Data excerpt section start
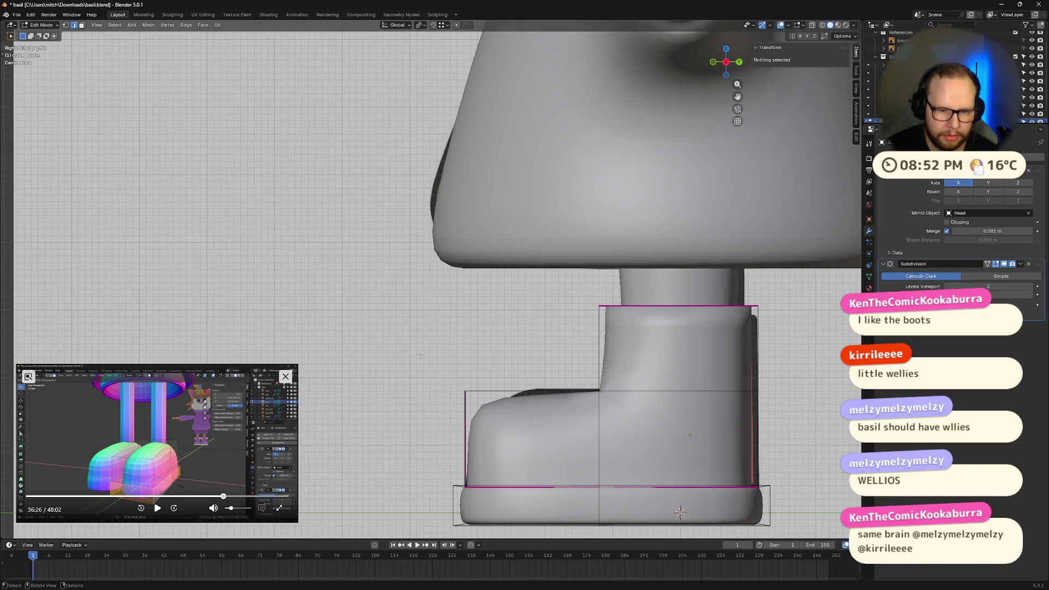
{"action": "left_click", "coordinate": [754, 391], "text": "alt"}
{"action": "key", "text": "g"}
{"action": "key", "text": "z"}
{"action": "left_click", "coordinate": [773, 394]}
Data excerpt section end
* **Try it**:
From the first line to the last, return the material above exactly, apart from the pictures.

* **Answer box**:
{"action": "left_click", "coordinate": [754, 391], "text": "alt"}
{"action": "key", "text": "g"}
{"action": "key", "text": "z"}
{"action": "left_click", "coordinate": [773, 394]}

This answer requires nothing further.